Expressing concern that some countries might "hoard" the new vaccines, Jurkovič underlined that intellectual property should always be subordinated to the common good.

"As shown by the current pandemic and by the growing and unfortunate tendency, on the part of some states, to hoard the newly developed vaccines, the access to affordable medicines and vaccines no longer represents a challenge only for the least developed and other developing countries; it has also become an increasingly urgent issue for developed countries," he said.

"The Holy See would like to recall once again that patent rights should be exercised coherently with the objectives of mutual advantage of patent holders and users of patented medicines, in a manner conducive to social and economic welfare, to a balance of rights and obligations, and at the service of promoting integral human development."

There are more than 57 vaccines for COVID-19 in the world currently undergoing clinical trials on humans, according to the New York Times.

The U.K. became the first Western country to approve a coronavirus vaccine on Dec. 2 by providing an emergency authorization to Pfizer and BioNTech's vaccine. Other countries are planing to rollout rounds of vaccinations in the new year.

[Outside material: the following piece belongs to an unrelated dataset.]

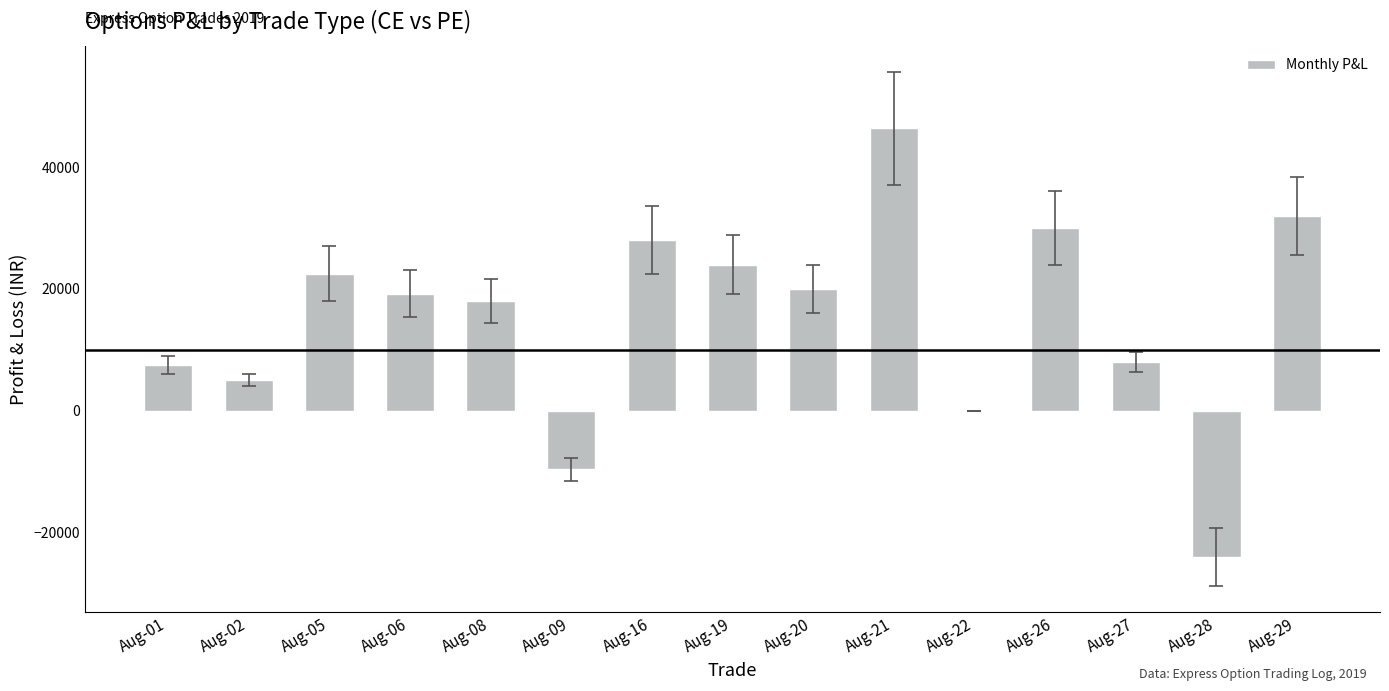

What is the change in value from Aug-16 to Aug-29?

+4000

There has been debate over the ethics of some of the COVID-19 vaccines, including one under development by Moderna. In response, the Catholic microbiologist Deacon Robert Lanciotti told CNA that, while research connected to aborted fetal cells may have contributed to the knowledge base being used in the vaccine's development, the actual production of the vaccine does not use cells of any kind, fetal or otherwise. 

Jurkovič emphasized in his remarks that "while the increase in research activity is welcome, there remain certain ethical concerns -- in particular in relation to genetic material -- about the accessibility of this research and potential obstacles this can create for the 'freedom-to-operate'."

"In recognizing that the acceleration of the search for solutions to problems in the world, which the protection of intellectual property rights may promote, the delegation of the Holy See would like to emphasize that intellectual property should be subordinated to the requirements of the common good," he said.

"This implies the need for adequate control mechanisms to monitor the logic of the market."

"The common tragedy that the human family is facing this year should reawaken a sense of our interconnectedness as a global community."